Take every line of the material below that includes the string "linecap" and copy it out.

━━━━━ Given records

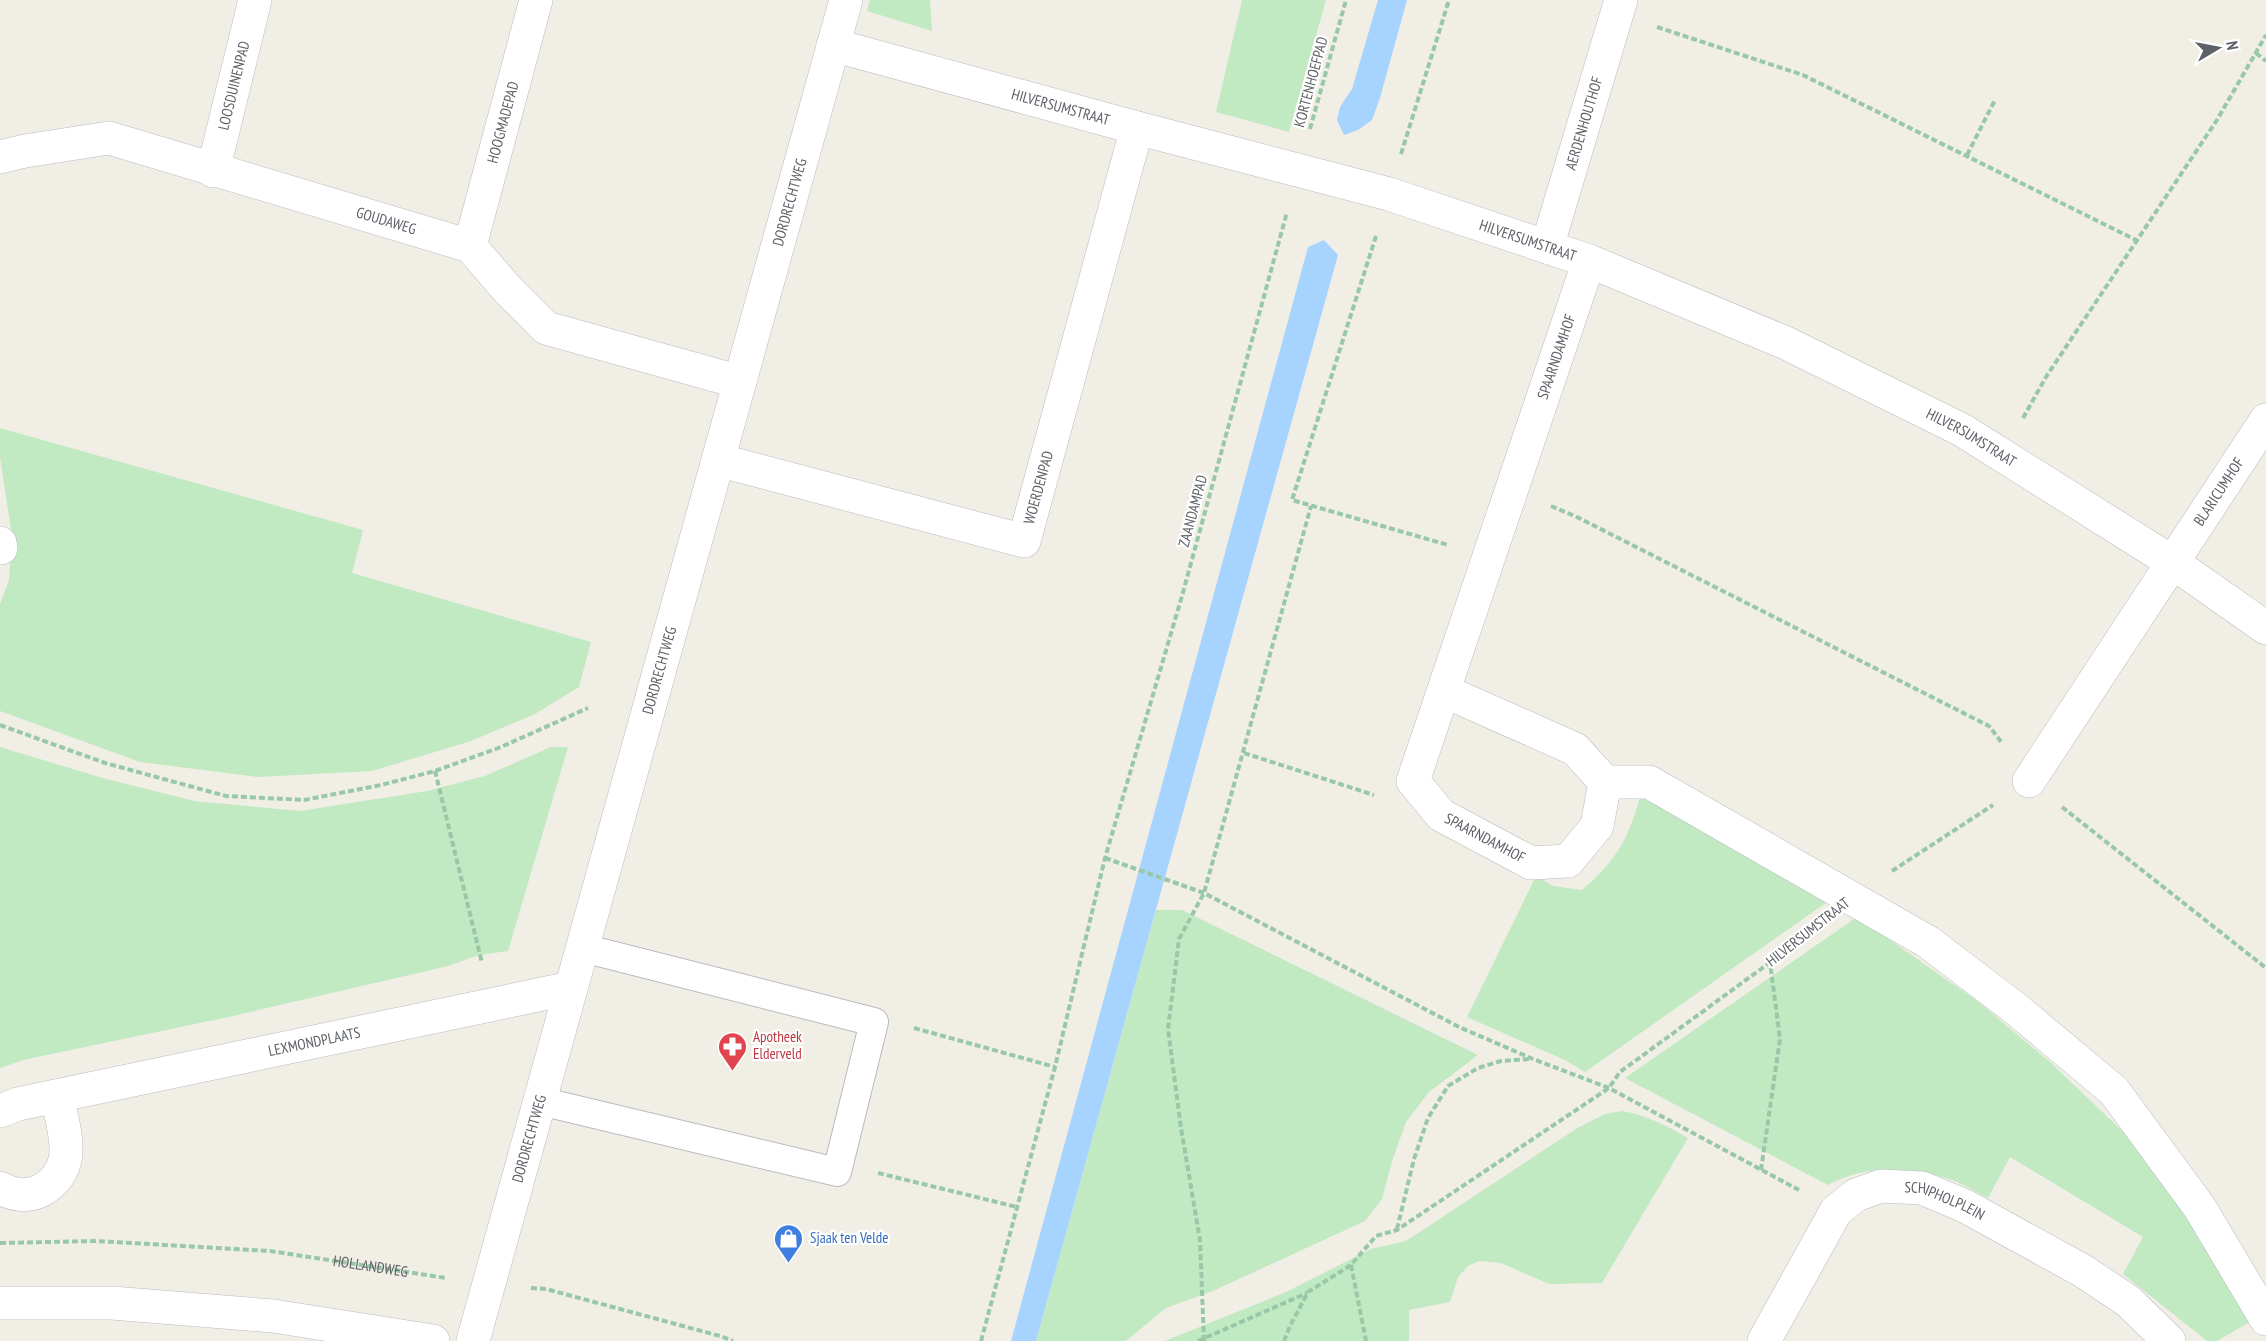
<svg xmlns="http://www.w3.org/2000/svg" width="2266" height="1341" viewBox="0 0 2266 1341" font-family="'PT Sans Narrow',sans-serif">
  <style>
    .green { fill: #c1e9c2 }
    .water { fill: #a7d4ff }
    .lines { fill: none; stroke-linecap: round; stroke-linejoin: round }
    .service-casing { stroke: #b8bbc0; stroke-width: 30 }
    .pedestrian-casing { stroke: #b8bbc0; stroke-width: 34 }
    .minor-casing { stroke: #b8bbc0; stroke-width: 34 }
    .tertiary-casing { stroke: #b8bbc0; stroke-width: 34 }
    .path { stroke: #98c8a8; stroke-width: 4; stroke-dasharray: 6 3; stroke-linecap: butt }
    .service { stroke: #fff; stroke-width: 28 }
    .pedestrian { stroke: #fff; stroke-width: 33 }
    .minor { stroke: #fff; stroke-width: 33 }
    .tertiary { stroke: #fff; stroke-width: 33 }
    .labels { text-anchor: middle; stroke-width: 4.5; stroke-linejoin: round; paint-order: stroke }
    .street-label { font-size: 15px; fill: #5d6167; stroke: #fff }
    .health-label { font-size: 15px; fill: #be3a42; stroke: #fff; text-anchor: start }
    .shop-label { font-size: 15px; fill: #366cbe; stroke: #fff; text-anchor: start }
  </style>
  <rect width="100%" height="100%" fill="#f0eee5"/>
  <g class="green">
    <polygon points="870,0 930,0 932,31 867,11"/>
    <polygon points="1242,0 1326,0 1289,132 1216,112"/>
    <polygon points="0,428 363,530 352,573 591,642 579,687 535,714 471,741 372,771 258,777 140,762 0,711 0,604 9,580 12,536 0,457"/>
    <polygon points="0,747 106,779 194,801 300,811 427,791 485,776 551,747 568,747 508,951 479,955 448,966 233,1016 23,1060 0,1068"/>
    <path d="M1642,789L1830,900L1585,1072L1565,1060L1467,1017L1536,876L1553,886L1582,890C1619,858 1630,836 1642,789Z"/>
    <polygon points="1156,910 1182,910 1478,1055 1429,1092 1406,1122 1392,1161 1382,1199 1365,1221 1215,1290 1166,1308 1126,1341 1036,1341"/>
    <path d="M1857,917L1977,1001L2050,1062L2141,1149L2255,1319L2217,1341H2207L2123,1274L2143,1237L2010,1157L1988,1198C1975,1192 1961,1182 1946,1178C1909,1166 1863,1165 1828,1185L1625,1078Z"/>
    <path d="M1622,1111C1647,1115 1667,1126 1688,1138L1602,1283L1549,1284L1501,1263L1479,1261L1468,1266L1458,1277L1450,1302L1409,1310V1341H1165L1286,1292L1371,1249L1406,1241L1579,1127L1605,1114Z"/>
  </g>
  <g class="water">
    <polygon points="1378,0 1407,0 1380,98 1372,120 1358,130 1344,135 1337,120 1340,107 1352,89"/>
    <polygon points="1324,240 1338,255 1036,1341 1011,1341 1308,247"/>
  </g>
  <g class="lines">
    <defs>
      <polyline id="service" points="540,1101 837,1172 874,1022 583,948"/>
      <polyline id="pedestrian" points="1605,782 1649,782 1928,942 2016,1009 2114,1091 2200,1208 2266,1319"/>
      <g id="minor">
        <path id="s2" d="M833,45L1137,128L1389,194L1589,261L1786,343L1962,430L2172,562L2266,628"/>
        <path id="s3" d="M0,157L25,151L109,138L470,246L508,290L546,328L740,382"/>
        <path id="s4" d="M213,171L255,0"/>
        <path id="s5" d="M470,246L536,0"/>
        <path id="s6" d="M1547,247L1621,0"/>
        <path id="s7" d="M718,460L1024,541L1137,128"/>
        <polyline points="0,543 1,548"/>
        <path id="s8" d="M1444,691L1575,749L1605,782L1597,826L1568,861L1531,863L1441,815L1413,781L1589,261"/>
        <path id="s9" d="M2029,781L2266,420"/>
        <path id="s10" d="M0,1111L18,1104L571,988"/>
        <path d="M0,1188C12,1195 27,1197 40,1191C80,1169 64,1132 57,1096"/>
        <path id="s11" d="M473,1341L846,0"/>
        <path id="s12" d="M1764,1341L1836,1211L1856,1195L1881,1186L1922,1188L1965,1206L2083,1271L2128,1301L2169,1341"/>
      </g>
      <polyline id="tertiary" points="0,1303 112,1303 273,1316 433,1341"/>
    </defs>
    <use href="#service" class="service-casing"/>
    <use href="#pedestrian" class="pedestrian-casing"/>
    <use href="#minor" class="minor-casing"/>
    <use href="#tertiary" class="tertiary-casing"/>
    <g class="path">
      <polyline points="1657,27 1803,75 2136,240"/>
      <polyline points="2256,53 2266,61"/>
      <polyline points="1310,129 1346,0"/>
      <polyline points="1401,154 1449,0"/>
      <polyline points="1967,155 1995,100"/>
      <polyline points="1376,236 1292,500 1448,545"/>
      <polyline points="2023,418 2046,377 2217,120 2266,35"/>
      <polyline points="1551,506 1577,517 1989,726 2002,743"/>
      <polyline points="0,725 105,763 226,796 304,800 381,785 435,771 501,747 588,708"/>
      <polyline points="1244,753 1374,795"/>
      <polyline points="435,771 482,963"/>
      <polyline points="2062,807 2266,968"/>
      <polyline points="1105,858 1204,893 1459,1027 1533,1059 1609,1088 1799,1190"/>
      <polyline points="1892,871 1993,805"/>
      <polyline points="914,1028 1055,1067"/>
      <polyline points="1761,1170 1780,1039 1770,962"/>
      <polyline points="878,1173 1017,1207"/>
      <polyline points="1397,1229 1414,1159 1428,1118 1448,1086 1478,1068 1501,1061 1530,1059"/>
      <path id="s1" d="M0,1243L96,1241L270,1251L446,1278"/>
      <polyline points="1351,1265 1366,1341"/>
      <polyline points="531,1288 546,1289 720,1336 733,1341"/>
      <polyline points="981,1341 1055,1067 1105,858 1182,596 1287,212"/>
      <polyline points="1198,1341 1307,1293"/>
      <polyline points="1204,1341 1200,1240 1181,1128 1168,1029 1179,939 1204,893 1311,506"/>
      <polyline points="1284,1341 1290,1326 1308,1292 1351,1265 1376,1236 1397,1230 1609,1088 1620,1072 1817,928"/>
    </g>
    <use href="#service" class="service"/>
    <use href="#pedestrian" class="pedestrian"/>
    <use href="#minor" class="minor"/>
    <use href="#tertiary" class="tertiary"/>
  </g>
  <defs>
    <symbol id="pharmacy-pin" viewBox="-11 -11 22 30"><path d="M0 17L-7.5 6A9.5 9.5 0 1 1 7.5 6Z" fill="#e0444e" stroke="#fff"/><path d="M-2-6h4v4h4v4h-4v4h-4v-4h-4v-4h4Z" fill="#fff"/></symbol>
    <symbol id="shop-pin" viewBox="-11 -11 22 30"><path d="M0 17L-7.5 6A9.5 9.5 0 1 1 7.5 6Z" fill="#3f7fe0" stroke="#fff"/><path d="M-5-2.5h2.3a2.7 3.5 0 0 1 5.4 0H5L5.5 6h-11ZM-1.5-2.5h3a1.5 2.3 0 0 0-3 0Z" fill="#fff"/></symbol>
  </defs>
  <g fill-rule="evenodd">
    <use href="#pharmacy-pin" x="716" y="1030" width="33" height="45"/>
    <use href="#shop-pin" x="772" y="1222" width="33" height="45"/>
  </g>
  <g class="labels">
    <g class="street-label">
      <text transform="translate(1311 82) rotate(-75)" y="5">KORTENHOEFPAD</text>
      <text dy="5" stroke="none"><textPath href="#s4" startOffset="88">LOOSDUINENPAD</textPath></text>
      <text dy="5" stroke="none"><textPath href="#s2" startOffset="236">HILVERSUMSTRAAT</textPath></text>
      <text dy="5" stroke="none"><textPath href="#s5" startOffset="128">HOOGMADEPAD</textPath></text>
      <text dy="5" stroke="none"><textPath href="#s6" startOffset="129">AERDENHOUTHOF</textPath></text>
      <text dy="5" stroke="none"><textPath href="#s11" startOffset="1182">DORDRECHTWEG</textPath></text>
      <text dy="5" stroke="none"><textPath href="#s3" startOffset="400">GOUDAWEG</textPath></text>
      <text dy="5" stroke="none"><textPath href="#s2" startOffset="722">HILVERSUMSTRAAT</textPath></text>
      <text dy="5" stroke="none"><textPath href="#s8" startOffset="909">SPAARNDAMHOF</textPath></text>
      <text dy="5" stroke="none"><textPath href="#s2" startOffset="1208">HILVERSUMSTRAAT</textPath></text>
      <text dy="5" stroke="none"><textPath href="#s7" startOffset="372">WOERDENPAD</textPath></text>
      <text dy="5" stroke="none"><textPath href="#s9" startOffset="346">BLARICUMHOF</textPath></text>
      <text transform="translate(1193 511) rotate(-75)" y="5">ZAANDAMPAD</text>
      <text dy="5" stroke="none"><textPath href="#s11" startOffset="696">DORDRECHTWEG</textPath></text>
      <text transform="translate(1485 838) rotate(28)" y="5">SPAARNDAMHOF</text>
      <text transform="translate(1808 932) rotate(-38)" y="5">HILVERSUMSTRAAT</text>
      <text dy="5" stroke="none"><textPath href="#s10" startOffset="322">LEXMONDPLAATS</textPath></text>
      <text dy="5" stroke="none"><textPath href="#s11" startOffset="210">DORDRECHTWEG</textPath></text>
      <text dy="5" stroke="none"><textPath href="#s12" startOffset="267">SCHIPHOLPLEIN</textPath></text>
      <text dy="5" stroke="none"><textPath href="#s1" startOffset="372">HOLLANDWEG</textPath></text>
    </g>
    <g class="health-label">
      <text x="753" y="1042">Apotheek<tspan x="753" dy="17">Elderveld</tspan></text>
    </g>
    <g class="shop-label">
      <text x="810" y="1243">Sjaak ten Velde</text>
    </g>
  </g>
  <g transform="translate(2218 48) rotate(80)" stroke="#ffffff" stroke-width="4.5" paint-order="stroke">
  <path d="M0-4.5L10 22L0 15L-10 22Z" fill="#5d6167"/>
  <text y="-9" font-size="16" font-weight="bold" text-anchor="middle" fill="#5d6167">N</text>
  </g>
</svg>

━━━━━━━━━━
━━━━━ Given records

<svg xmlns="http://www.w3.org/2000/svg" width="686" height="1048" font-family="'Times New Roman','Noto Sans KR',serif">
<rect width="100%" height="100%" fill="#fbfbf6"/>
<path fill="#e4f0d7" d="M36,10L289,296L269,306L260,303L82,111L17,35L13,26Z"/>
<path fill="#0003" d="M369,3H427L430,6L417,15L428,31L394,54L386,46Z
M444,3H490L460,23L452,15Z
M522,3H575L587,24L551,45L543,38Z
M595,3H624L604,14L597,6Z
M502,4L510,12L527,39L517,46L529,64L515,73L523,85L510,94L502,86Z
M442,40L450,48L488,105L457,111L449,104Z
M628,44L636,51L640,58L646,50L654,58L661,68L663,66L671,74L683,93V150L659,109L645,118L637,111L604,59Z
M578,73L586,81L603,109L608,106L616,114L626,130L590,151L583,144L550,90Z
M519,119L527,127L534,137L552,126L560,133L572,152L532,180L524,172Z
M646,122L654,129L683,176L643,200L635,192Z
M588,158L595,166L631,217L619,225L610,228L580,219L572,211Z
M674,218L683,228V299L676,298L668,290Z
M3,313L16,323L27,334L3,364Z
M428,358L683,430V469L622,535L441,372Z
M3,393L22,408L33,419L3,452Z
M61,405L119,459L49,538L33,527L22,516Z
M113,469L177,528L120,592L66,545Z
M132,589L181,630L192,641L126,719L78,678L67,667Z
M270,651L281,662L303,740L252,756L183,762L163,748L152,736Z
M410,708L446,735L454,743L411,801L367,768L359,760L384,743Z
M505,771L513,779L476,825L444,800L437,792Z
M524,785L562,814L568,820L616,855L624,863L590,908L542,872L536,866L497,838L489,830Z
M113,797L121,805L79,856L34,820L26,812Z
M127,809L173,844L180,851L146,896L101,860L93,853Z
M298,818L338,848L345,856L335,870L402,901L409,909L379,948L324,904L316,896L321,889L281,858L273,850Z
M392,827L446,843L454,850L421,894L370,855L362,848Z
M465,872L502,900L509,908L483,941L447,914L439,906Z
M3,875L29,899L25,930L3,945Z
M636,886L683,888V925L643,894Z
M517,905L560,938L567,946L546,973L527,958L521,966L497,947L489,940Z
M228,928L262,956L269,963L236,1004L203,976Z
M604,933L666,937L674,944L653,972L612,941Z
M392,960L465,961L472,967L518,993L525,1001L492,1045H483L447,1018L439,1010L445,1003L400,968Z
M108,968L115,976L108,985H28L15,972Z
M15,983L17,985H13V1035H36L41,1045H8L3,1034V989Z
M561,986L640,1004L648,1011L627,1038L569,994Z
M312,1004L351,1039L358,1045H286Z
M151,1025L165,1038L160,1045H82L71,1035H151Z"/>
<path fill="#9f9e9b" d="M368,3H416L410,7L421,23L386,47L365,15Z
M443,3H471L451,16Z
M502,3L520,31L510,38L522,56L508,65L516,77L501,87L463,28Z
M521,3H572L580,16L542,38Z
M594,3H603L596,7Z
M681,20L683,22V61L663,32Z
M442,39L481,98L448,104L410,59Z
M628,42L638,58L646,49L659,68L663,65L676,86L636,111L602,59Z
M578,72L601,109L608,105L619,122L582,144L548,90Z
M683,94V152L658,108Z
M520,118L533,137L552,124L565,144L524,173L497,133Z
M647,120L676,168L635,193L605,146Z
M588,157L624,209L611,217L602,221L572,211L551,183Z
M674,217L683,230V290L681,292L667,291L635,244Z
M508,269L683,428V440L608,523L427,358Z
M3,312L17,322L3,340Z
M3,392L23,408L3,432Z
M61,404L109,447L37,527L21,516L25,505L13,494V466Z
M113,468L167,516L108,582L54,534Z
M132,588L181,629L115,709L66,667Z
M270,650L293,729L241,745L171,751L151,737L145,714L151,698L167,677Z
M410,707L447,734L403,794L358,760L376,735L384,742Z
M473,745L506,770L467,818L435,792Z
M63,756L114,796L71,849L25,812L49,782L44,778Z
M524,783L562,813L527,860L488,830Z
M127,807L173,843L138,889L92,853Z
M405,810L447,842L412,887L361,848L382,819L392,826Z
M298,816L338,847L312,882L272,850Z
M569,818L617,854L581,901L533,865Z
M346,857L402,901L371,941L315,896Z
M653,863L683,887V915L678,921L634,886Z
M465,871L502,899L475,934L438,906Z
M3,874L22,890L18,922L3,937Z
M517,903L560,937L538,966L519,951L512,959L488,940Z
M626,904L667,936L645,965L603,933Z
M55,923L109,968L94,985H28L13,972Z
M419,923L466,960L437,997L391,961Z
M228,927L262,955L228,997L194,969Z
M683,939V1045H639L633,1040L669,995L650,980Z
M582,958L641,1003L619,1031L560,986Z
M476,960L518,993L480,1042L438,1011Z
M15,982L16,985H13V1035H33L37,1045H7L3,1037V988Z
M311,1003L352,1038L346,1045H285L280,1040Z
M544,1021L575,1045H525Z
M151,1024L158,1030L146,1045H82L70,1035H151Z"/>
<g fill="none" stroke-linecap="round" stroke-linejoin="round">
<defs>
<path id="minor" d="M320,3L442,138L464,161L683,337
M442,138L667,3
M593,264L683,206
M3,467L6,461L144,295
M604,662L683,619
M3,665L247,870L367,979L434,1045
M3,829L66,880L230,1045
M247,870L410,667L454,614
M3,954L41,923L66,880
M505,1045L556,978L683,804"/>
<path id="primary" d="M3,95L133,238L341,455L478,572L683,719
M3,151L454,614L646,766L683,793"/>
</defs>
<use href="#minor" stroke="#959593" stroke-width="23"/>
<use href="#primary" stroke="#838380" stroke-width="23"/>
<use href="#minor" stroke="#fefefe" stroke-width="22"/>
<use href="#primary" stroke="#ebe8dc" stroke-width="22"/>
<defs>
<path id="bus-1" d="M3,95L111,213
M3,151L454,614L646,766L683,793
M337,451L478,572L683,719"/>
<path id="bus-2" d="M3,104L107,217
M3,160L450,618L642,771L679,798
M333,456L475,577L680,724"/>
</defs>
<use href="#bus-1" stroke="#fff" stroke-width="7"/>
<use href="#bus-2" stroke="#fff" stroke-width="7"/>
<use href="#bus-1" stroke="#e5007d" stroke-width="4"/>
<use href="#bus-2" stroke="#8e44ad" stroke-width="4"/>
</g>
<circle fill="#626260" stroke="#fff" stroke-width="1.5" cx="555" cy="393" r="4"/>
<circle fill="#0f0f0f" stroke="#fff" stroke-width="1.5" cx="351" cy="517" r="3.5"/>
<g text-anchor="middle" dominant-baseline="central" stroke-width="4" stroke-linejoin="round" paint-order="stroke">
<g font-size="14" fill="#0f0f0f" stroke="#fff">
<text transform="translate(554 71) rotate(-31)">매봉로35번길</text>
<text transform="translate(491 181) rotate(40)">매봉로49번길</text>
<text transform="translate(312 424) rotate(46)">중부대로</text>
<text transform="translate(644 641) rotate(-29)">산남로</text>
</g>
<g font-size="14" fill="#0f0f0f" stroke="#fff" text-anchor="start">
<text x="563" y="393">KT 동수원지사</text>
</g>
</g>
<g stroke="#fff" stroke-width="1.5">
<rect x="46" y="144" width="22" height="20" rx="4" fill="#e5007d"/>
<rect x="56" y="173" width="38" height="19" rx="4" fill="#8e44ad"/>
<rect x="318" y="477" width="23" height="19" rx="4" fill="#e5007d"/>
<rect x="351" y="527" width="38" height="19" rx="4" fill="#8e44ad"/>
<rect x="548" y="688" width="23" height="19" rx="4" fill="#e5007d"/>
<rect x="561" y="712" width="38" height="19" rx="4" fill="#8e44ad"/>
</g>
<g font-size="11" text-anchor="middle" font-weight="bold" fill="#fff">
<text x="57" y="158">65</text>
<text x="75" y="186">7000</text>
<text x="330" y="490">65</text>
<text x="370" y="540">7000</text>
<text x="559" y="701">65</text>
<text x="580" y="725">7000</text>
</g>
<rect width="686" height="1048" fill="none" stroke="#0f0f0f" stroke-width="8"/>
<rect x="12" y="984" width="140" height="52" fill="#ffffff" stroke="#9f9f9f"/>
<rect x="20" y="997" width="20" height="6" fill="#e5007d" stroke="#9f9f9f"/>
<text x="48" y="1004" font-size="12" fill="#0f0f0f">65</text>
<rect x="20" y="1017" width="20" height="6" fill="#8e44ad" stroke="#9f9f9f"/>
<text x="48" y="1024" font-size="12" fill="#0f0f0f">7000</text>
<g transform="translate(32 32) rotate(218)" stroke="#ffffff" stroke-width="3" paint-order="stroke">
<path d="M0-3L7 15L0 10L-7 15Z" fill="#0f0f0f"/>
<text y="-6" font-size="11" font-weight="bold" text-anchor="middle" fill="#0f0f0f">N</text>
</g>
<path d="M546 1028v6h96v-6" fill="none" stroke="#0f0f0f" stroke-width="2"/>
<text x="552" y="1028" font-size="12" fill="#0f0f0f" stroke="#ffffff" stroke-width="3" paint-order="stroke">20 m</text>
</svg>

━━━━━━━━━━

**Solution:**
    .lines { fill: none; stroke-linecap: round; stroke-linejoin: round }
    .path { stroke: #98c8a8; stroke-width: 4; stroke-dasharray: 6 3; stroke-linecap: butt }
<g fill="none" stroke-linecap="round" stroke-linejoin="round">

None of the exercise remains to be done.